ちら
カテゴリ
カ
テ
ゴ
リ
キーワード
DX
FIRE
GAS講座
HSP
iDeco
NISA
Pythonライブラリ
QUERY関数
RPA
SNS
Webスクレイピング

### Action item
The entire listing is to be printed once more, word for word.

### Result for this exercise
ちら
カテゴリ
カ
テ
ゴ
リ
キーワード
DX
FIRE
GAS講座
HSP
iDeco
NISA
Pythonライブラリ
QUERY関数
RPA
SNS
Webスクレイピング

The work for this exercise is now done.